Start of DATASET RECORDS

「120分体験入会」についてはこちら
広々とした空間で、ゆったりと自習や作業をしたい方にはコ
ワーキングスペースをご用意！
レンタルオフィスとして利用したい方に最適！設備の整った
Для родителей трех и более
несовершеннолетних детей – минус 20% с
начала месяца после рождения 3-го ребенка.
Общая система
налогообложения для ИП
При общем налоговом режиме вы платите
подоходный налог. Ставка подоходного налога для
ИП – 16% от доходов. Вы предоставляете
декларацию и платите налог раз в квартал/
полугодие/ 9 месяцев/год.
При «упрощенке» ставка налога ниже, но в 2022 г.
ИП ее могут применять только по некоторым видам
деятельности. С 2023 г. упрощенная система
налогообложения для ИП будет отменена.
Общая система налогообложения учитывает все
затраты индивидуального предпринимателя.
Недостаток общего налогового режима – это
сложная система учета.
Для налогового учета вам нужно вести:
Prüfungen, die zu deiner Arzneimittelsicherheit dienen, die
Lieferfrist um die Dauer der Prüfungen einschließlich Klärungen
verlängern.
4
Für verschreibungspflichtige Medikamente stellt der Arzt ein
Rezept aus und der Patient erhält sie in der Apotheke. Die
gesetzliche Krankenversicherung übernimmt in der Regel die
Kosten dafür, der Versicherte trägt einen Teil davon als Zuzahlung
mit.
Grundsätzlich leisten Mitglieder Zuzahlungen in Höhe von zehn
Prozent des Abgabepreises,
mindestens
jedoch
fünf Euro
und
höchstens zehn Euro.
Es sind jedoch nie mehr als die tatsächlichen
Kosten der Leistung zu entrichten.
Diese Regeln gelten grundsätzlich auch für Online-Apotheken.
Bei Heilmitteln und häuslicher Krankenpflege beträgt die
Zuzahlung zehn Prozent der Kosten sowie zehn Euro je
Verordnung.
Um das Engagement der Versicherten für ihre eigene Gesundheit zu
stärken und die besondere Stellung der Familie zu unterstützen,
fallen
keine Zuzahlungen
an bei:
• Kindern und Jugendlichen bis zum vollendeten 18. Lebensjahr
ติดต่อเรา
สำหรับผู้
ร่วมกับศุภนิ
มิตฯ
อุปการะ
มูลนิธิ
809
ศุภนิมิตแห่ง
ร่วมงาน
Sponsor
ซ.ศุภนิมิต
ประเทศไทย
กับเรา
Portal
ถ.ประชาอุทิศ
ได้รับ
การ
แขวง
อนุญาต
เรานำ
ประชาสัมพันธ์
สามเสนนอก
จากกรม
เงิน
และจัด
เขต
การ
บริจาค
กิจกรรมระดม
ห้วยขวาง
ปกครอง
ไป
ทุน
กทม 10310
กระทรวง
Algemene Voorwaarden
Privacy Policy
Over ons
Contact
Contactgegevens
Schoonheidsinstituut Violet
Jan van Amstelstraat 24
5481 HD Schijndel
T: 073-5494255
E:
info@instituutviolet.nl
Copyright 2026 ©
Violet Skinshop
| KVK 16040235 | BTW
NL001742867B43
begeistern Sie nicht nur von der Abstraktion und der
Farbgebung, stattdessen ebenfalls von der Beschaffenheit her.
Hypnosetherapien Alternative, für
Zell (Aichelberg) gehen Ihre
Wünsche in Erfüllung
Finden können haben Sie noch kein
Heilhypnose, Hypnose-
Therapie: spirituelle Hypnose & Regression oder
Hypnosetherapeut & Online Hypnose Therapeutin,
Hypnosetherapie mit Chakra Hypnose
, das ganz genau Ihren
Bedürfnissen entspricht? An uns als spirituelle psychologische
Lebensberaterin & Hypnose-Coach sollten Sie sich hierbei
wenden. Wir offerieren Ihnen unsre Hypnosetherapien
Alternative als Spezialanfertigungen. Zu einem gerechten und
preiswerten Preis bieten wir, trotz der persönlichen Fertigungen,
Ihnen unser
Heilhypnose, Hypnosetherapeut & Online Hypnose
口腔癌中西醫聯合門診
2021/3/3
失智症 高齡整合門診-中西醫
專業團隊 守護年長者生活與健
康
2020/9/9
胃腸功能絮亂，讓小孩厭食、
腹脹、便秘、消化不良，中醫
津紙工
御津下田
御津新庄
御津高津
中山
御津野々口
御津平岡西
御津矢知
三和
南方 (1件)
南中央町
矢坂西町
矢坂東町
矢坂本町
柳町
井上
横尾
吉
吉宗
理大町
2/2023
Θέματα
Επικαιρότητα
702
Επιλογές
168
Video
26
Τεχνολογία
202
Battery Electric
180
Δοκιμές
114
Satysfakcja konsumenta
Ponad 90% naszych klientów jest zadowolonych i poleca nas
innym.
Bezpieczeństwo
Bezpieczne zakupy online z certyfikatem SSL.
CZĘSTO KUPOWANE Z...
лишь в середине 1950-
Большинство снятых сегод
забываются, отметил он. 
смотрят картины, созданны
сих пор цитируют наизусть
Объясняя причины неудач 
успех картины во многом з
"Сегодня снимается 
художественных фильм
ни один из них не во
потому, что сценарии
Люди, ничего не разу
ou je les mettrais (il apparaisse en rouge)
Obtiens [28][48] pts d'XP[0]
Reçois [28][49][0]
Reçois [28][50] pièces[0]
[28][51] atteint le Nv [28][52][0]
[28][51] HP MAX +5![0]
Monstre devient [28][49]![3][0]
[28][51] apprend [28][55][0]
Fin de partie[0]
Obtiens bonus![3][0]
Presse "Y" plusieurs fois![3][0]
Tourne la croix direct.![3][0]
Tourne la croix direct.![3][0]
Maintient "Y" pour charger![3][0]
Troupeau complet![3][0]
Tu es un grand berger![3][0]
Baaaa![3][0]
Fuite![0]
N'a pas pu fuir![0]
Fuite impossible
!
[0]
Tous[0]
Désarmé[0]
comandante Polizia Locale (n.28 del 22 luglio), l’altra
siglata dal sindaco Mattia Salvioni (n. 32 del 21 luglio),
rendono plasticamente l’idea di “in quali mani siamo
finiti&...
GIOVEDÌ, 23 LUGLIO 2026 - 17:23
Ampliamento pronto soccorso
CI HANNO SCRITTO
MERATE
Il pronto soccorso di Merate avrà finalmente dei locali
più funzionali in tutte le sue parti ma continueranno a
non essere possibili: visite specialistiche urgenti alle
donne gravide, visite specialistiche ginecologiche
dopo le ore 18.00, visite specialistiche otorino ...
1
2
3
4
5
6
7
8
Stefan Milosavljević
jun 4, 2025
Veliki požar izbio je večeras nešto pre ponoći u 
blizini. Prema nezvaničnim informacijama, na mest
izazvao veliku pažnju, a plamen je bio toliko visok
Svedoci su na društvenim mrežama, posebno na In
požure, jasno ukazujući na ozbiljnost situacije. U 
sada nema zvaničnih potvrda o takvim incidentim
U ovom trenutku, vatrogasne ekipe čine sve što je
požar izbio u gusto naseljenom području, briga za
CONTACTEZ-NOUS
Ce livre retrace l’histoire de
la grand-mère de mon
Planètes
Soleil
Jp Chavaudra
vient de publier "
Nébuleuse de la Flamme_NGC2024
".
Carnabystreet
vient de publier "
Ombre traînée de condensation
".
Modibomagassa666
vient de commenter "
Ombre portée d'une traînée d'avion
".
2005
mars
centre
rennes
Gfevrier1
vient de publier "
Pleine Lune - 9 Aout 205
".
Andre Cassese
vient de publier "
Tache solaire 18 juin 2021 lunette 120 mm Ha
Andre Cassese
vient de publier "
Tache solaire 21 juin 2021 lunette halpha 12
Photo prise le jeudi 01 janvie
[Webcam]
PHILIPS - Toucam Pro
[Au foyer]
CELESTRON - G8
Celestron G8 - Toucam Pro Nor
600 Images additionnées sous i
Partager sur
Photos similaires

End of DATASET RECORDS

YOUR ASSIGNMENT
Your task is to retype the data exactly, with no line missing.

REPLY TO THE EXERCISE
「120分体験入会」についてはこちら
広々とした空間で、ゆったりと自習や作業をしたい方にはコ
ワーキングスペースをご用意！
レンタルオフィスとして利用したい方に最適！設備の整った
Для родителей трех и более
несовершеннолетних детей – минус 20% с
начала месяца после рождения 3-го ребенка.
Общая система
налогообложения для ИП
При общем налоговом режиме вы платите
подоходный налог. Ставка подоходного налога для
ИП – 16% от доходов. Вы предоставляете
декларацию и платите налог раз в квартал/
полугодие/ 9 месяцев/год.
При «упрощенке» ставка налога ниже, но в 2022 г.
ИП ее могут применять только по некоторым видам
деятельности. С 2023 г. упрощенная система
налогообложения для ИП будет отменена.
Общая система налогообложения учитывает все
затраты индивидуального предпринимателя.
Недостаток общего налогового режима – это
сложная система учета.
Для налогового учета вам нужно вести:
Prüfungen, die zu deiner Arzneimittelsicherheit dienen, die
Lieferfrist um die Dauer der Prüfungen einschließlich Klärungen
verlängern.
4
Für verschreibungspflichtige Medikamente stellt der Arzt ein
Rezept aus und der Patient erhält sie in der Apotheke. Die
gesetzliche Krankenversicherung übernimmt in der Regel die
Kosten dafür, der Versicherte trägt einen Teil davon als Zuzahlung
mit.
Grundsätzlich leisten Mitglieder Zuzahlungen in Höhe von zehn
Prozent des Abgabepreises,
mindestens
jedoch
fünf Euro
und
höchstens zehn Euro.
Es sind jedoch nie mehr als die tatsächlichen
Kosten der Leistung zu entrichten.
Diese Regeln gelten grundsätzlich auch für Online-Apotheken.
Bei Heilmitteln und häuslicher Krankenpflege beträgt die
Zuzahlung zehn Prozent der Kosten sowie zehn Euro je
Verordnung.
Um das Engagement der Versicherten für ihre eigene Gesundheit zu
stärken und die besondere Stellung der Familie zu unterstützen,
fallen
keine Zuzahlungen
an bei:
• Kindern und Jugendlichen bis zum vollendeten 18. Lebensjahr
ติดต่อเรา
สำหรับผู้
ร่วมกับศุภนิ
มิตฯ
อุปการะ
มูลนิธิ
809
ศุภนิมิตแห่ง
ร่วมงาน
Sponsor
ซ.ศุภนิมิต
ประเทศไทย
กับเรา
Portal
ถ.ประชาอุทิศ
ได้รับ
การ
แขวง
อนุญาต
เรานำ
ประชาสัมพันธ์
สามเสนนอก
จากกรม
เงิน
และจัด
เขต
การ
บริจาค
กิจกรรมระดม
ห้วยขวาง
ปกครอง
ไป
ทุน
กทม 10310
กระทรวง
Algemene Voorwaarden
Privacy Policy
Over ons
Contact
Contactgegevens
Schoonheidsinstituut Violet
Jan van Amstelstraat 24
5481 HD Schijndel
T: 073-5494255
E:
info@instituutviolet.nl
Copyright 2026 ©
Violet Skinshop
| KVK 16040235 | BTW
NL001742867B43
begeistern Sie nicht nur von der Abstraktion und der
Farbgebung, stattdessen ebenfalls von der Beschaffenheit her.
Hypnosetherapien Alternative, für
Zell (Aichelberg) gehen Ihre
Wünsche in Erfüllung
Finden können haben Sie noch kein
Heilhypnose, Hypnose-
Therapie: spirituelle Hypnose & Regression oder
Hypnosetherapeut & Online Hypnose Therapeutin,
Hypnosetherapie mit Chakra Hypnose
, das ganz genau Ihren
Bedürfnissen entspricht? An uns als spirituelle psychologische
Lebensberaterin & Hypnose-Coach sollten Sie sich hierbei
wenden. Wir offerieren Ihnen unsre Hypnosetherapien
Alternative als Spezialanfertigungen. Zu einem gerechten und
preiswerten Preis bieten wir, trotz der persönlichen Fertigungen,
Ihnen unser
Heilhypnose, Hypnosetherapeut & Online Hypnose
口腔癌中西醫聯合門診
2021/3/3
失智症 高齡整合門診-中西醫
專業團隊 守護年長者生活與健
康
2020/9/9
胃腸功能絮亂，讓小孩厭食、
腹脹、便秘、消化不良，中醫
津紙工
御津下田
御津新庄
御津高津
中山
御津野々口
御津平岡西
御津矢知
三和
南方 (1件)
南中央町
矢坂西町
矢坂東町
矢坂本町
柳町
井上
横尾
吉
吉宗
理大町
2/2023
Θέματα
Επικαιρότητα
702
Επιλογές
168
Video
26
Τεχνολογία
202
Battery Electric
180
Δοκιμές
114
Satysfakcja konsumenta
Ponad 90% naszych klientów jest zadowolonych i poleca nas
innym.
Bezpieczeństwo
Bezpieczne zakupy online z certyfikatem SSL.
CZĘSTO KUPOWANE Z...
лишь в середине 1950-
Большинство снятых сегод
забываются, отметил он. 
смотрят картины, созданны
сих пор цитируют наизусть
Объясняя причины неудач 
успех картины во многом з
"Сегодня снимается 
художественных фильм
ни один из них не во
потому, что сценарии
Люди, ничего не разу
ou je les mettrais (il apparaisse en rouge)
Obtiens [28][48] pts d'XP[0]
Reçois [28][49][0]
Reçois [28][50] pièces[0]
[28][51] atteint le Nv [28][52][0]
[28][51] HP MAX +5![0]
Monstre devient [28][49]![3][0]
[28][51] apprend [28][55][0]
Fin de partie[0]
Obtiens bonus![3][0]
Presse "Y" plusieurs fois![3][0]
Tourne la croix direct.![3][0]
Tourne la croix direct.![3][0]
Maintient "Y" pour charger![3][0]
Troupeau complet![3][0]
Tu es un grand berger![3][0]
Baaaa![3][0]
Fuite![0]
N'a pas pu fuir![0]
Fuite impossible
!
[0]
Tous[0]
Désarmé[0]
comandante Polizia Locale (n.28 del 22 luglio), l’altra
siglata dal sindaco Mattia Salvioni (n. 32 del 21 luglio),
rendono plasticamente l’idea di “in quali mani siamo
finiti&...
GIOVEDÌ, 23 LUGLIO 2026 - 17:23
Ampliamento pronto soccorso
CI HANNO SCRITTO
MERATE
Il pronto soccorso di Merate avrà finalmente dei locali
più funzionali in tutte le sue parti ma continueranno a
non essere possibili: visite specialistiche urgenti alle
donne gravide, visite specialistiche ginecologiche
dopo le ore 18.00, visite specialistiche otorino ...
1
2
3
4
5
6
7
8
Stefan Milosavljević
jun 4, 2025
Veliki požar izbio je večeras nešto pre ponoći u 
blizini. Prema nezvaničnim informacijama, na mest
izazvao veliku pažnju, a plamen je bio toliko visok
Svedoci su na društvenim mrežama, posebno na In
požure, jasno ukazujući na ozbiljnost situacije. U 
sada nema zvaničnih potvrda o takvim incidentim
U ovom trenutku, vatrogasne ekipe čine sve što je
požar izbio u gusto naseljenom području, briga za
CONTACTEZ-NOUS
Ce livre retrace l’histoire de
la grand-mère de mon
Planètes
Soleil
Jp Chavaudra
vient de publier "
Nébuleuse de la Flamme_NGC2024
".
Carnabystreet
vient de publier "
Ombre traînée de condensation
".
Modibomagassa666
vient de commenter "
Ombre portée d'une traînée d'avion
".
2005
mars
centre
rennes
Gfevrier1
vient de publier "
Pleine Lune - 9 Aout 205
".
Andre Cassese
vient de publier "
Tache solaire 18 juin 2021 lunette 120 mm Ha
Andre Cassese
vient de publier "
Tache solaire 21 juin 2021 lunette halpha 12
Photo prise le jeudi 01 janvie
[Webcam]
PHILIPS - Toucam Pro
[Au foyer]
CELESTRON - G8
Celestron G8 - Toucam Pro Nor
600 Images additionnées sous i
Partager sur
Photos similaires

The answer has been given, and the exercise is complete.